### Your instructions
Reproduce the listing word for word. Skip any image.
[Records for this exercise]
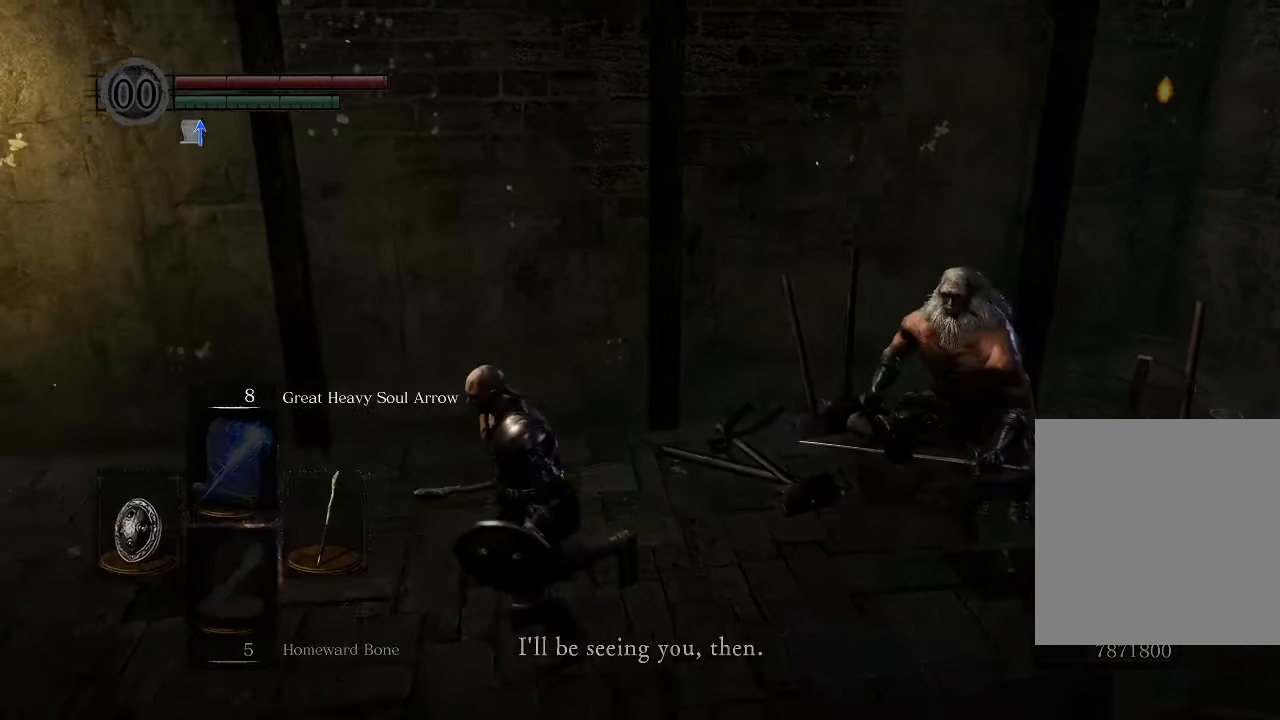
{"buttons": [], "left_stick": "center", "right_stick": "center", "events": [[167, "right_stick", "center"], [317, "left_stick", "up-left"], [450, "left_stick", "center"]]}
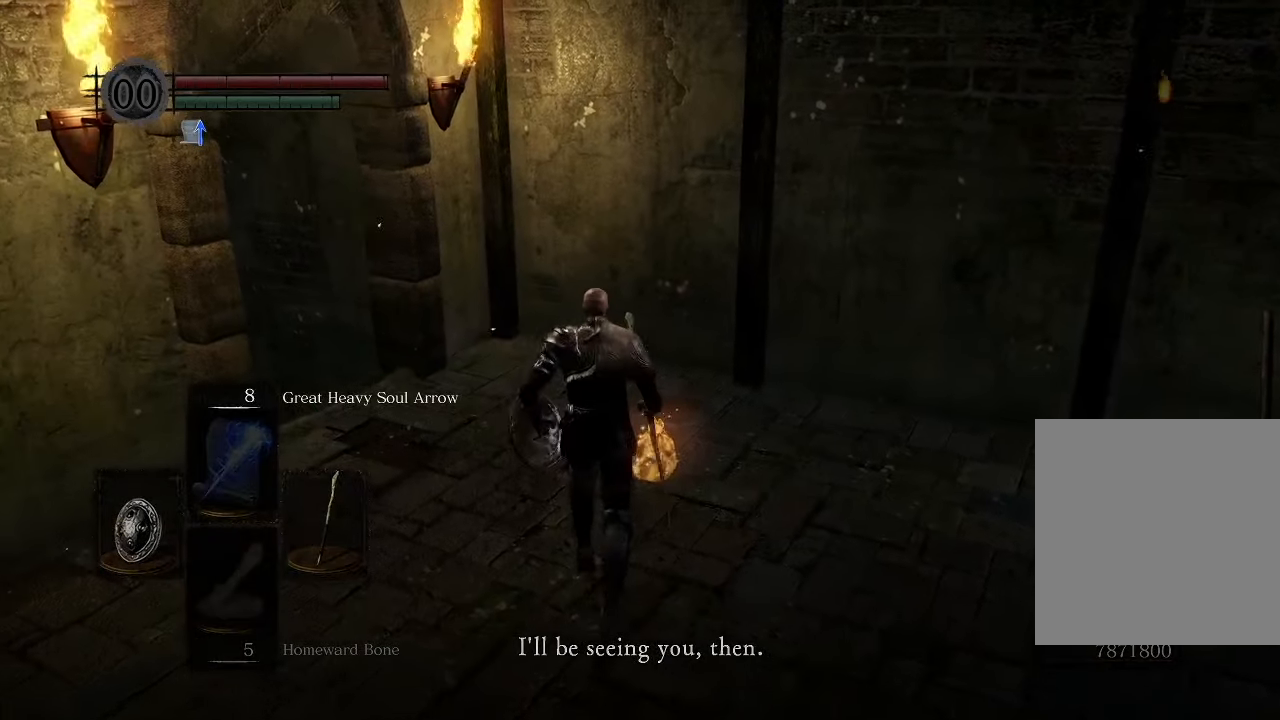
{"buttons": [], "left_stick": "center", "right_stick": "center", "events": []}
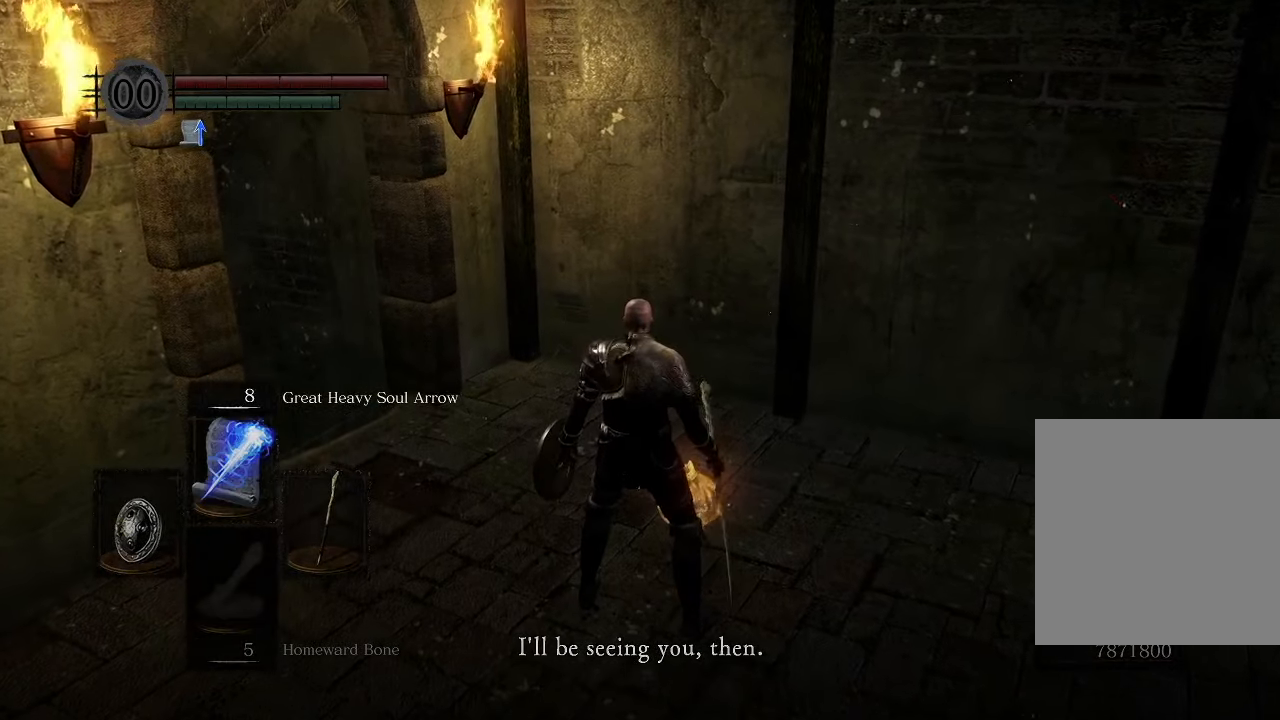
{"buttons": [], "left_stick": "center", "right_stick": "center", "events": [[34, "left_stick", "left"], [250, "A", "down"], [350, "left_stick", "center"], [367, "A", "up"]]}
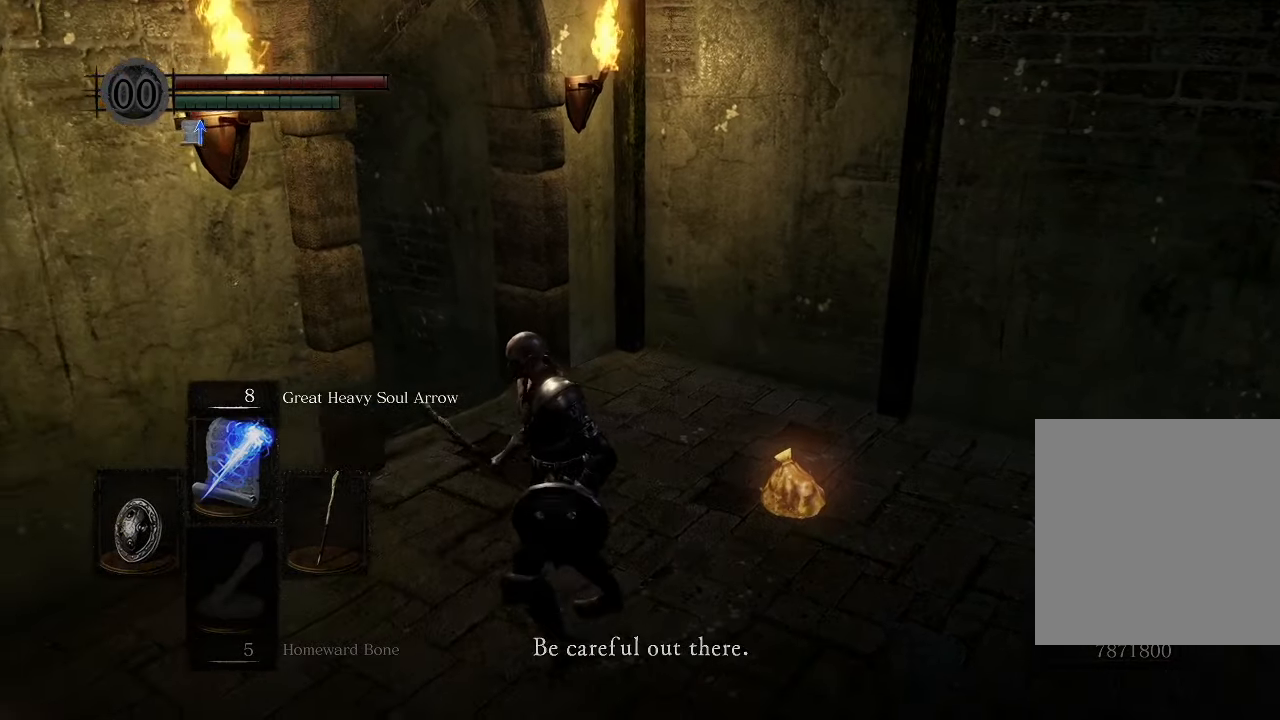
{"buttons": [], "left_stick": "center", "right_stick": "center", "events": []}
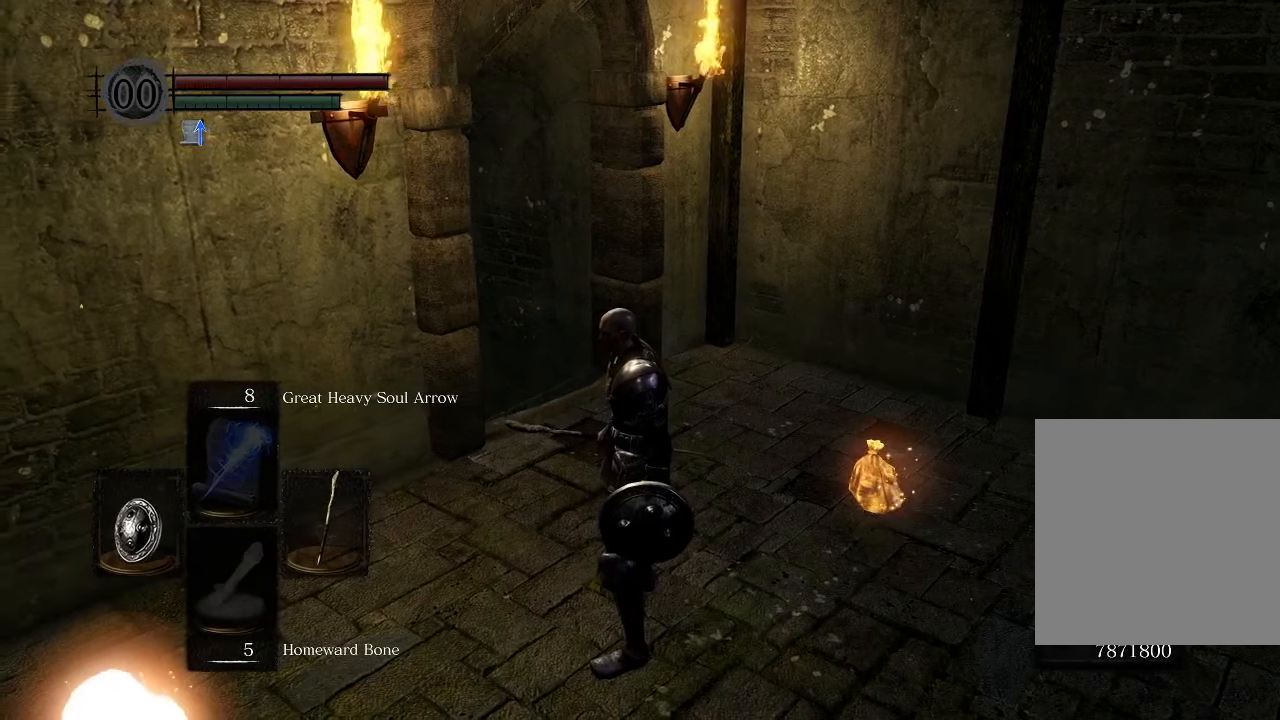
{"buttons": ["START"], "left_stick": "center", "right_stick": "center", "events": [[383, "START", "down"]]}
[/Records for this exercise]
### Your solution
{"buttons": [], "left_stick": "center", "right_stick": "center", "events": [[167, "right_stick", "center"], [317, "left_stick", "up-left"], [450, "left_stick", "center"]]}
{"buttons": [], "left_stick": "center", "right_stick": "center", "events": []}
{"buttons": [], "left_stick": "center", "right_stick": "center", "events": [[34, "left_stick", "left"], [250, "A", "down"], [350, "left_stick", "center"], [367, "A", "up"]]}
{"buttons": [], "left_stick": "center", "right_stick": "center", "events": []}
{"buttons": ["START"], "left_stick": "center", "right_stick": "center", "events": [[383, "START", "down"]]}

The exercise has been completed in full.